__EXERCISE GOAL__
Copy out each word in the material below, keeping every character the same.

__MATERIAL FOR THE TASK__
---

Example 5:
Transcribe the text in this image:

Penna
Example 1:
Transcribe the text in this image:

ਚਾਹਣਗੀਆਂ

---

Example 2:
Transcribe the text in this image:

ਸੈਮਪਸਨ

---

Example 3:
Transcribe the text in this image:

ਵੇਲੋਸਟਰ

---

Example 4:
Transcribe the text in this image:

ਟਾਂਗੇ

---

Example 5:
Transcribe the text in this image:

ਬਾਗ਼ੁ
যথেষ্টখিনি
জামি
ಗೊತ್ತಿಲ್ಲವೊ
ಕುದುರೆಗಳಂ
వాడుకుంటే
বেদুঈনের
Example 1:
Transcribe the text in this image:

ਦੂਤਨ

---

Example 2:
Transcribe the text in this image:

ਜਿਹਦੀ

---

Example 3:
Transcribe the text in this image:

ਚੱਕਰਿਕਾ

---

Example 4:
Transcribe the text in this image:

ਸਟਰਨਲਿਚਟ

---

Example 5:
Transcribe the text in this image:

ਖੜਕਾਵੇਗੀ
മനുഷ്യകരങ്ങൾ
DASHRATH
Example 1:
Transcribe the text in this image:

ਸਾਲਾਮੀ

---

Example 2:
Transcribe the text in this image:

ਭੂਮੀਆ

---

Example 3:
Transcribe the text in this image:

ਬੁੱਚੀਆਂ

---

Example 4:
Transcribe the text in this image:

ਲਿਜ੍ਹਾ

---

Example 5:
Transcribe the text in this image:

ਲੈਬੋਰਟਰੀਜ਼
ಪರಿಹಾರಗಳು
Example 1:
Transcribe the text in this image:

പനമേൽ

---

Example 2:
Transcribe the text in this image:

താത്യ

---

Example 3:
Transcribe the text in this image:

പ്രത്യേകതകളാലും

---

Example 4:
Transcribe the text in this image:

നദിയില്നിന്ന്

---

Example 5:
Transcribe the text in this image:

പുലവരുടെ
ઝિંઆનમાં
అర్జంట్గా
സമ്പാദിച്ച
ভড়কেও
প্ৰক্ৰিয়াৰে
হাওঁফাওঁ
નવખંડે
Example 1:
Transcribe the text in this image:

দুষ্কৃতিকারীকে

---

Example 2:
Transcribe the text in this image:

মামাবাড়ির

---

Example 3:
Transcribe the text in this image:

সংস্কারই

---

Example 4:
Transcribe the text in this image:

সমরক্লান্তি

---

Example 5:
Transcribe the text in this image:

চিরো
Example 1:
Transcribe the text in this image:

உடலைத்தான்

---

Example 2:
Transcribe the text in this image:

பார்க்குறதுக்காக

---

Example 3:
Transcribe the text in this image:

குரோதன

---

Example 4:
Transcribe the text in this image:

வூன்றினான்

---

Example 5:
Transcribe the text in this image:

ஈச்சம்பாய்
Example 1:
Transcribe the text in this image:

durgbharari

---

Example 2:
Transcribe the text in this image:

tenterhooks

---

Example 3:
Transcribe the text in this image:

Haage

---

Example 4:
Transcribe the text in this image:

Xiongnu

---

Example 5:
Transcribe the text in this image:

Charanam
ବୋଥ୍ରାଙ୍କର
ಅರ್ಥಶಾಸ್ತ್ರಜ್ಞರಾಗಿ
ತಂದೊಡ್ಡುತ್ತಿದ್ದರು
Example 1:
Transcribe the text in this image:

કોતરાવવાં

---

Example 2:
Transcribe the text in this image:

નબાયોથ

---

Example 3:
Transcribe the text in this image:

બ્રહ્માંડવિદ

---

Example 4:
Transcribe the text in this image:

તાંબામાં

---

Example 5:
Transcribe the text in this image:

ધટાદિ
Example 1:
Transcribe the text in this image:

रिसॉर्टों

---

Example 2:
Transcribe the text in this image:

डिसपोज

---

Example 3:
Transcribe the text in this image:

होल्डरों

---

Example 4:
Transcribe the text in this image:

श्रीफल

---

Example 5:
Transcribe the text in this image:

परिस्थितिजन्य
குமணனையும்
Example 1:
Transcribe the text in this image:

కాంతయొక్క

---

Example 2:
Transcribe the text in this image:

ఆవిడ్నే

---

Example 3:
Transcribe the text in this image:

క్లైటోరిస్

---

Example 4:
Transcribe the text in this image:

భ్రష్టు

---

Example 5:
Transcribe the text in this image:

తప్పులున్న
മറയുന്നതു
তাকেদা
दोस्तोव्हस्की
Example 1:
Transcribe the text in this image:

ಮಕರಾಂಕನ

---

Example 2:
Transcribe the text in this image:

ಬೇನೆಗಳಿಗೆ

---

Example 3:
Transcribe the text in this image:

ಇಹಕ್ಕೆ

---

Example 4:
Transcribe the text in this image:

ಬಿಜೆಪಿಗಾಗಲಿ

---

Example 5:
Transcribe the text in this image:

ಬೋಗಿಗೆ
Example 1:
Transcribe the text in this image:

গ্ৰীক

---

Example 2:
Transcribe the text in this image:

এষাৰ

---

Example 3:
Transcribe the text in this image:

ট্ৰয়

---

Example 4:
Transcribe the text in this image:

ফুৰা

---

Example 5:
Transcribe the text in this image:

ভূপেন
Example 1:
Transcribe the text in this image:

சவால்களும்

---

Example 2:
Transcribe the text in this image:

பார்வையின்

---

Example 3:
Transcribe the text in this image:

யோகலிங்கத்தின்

__WRITTEN ANSWER__
---

Example 5:
Transcribe the text in this image:

Penna
Example 1:
Transcribe the text in this image:

ਚਾਹਣਗੀਆਂ

---

Example 2:
Transcribe the text in this image:

ਸੈਮਪਸਨ

---

Example 3:
Transcribe the text in this image:

ਵੇਲੋਸਟਰ

---

Example 4:
Transcribe the text in this image:

ਟਾਂਗੇ

---

Example 5:
Transcribe the text in this image:

ਬਾਗ਼ੁ
যথেষ্টখিনি
জামি
ಗೊತ್ತಿಲ್ಲವೊ
ಕುದುರೆಗಳಂ
వాడుకుంటే
বেদুঈনের
Example 1:
Transcribe the text in this image:

ਦੂਤਨ

---

Example 2:
Transcribe the text in this image:

ਜਿਹਦੀ

---

Example 3:
Transcribe the text in this image:

ਚੱਕਰਿਕਾ

---

Example 4:
Transcribe the text in this image:

ਸਟਰਨਲਿਚਟ

---

Example 5:
Transcribe the text in this image:

ਖੜਕਾਵੇਗੀ
മനുഷ്യകരങ്ങൾ
DASHRATH
Example 1:
Transcribe the text in this image:

ਸਾਲਾਮੀ

---

Example 2:
Transcribe the text in this image:

ਭੂਮੀਆ

---

Example 3:
Transcribe the text in this image:

ਬੁੱਚੀਆਂ

---

Example 4:
Transcribe the text in this image:

ਲਿਜ੍ਹਾ

---

Example 5:
Transcribe the text in this image:

ਲੈਬੋਰਟਰੀਜ਼
ಪರಿಹಾರಗಳು
Example 1:
Transcribe the text in this image:

പനമേൽ

---

Example 2:
Transcribe the text in this image:

താത്യ

---

Example 3:
Transcribe the text in this image:

പ്രത്യേകതകളാലും

---

Example 4:
Transcribe the text in this image:

നദിയില്നിന്ന്

---

Example 5:
Transcribe the text in this image:

പുലവരുടെ
ઝિંઆનમાં
అర్జంట్గా
സമ്പാദിച്ച
ভড়কেও
প্ৰক্ৰিয়াৰে
হাওঁফাওঁ
નવખંડે
Example 1:
Transcribe the text in this image:

দুষ্কৃতিকারীকে

---

Example 2:
Transcribe the text in this image:

মামাবাড়ির

---

Example 3:
Transcribe the text in this image:

সংস্কারই

---

Example 4:
Transcribe the text in this image:

সমরক্লান্তি

---

Example 5:
Transcribe the text in this image:

চিরো
Example 1:
Transcribe the text in this image:

உடலைத்தான்

---

Example 2:
Transcribe the text in this image:

பார்க்குறதுக்காக

---

Example 3:
Transcribe the text in this image:

குரோதன

---

Example 4:
Transcribe the text in this image:

வூன்றினான்

---

Example 5:
Transcribe the text in this image:

ஈச்சம்பாய்
Example 1:
Transcribe the text in this image:

durgbharari

---

Example 2:
Transcribe the text in this image:

tenterhooks

---

Example 3:
Transcribe the text in this image:

Haage

---

Example 4:
Transcribe the text in this image:

Xiongnu

---

Example 5:
Transcribe the text in this image:

Charanam
ବୋଥ୍ରାଙ୍କର
ಅರ್ಥಶಾಸ್ತ್ರಜ್ಞರಾಗಿ
ತಂದೊಡ್ಡುತ್ತಿದ್ದರು
Example 1:
Transcribe the text in this image:

કોતરાવવાં

---

Example 2:
Transcribe the text in this image:

નબાયોથ

---

Example 3:
Transcribe the text in this image:

બ્રહ્માંડવિદ

---

Example 4:
Transcribe the text in this image:

તાંબામાં

---

Example 5:
Transcribe the text in this image:

ધટાદિ
Example 1:
Transcribe the text in this image:

रिसॉर्टों

---

Example 2:
Transcribe the text in this image:

डिसपोज

---

Example 3:
Transcribe the text in this image:

होल्डरों

---

Example 4:
Transcribe the text in this image:

श्रीफल

---

Example 5:
Transcribe the text in this image:

परिस्थितिजन्य
குமணனையும்
Example 1:
Transcribe the text in this image:

కాంతయొక్క

---

Example 2:
Transcribe the text in this image:

ఆవిడ్నే

---

Example 3:
Transcribe the text in this image:

క్లైటోరిస్

---

Example 4:
Transcribe the text in this image:

భ్రష్టు

---

Example 5:
Transcribe the text in this image:

తప్పులున్న
മറയുന്നതു
তাকেদা
दोस्तोव्हस्की
Example 1:
Transcribe the text in this image:

ಮಕರಾಂಕನ

---

Example 2:
Transcribe the text in this image:

ಬೇನೆಗಳಿಗೆ

---

Example 3:
Transcribe the text in this image:

ಇಹಕ್ಕೆ

---

Example 4:
Transcribe the text in this image:

ಬಿಜೆಪಿಗಾಗಲಿ

---

Example 5:
Transcribe the text in this image:

ಬೋಗಿಗೆ
Example 1:
Transcribe the text in this image:

গ্ৰীক

---

Example 2:
Transcribe the text in this image:

এষাৰ

---

Example 3:
Transcribe the text in this image:

ট্ৰয়

---

Example 4:
Transcribe the text in this image:

ফুৰা

---

Example 5:
Transcribe the text in this image:

ভূপেন
Example 1:
Transcribe the text in this image:

சவால்களும்

---

Example 2:
Transcribe the text in this image:

பார்வையின்

---

Example 3:
Transcribe the text in this image:

யோகலிங்கத்தின்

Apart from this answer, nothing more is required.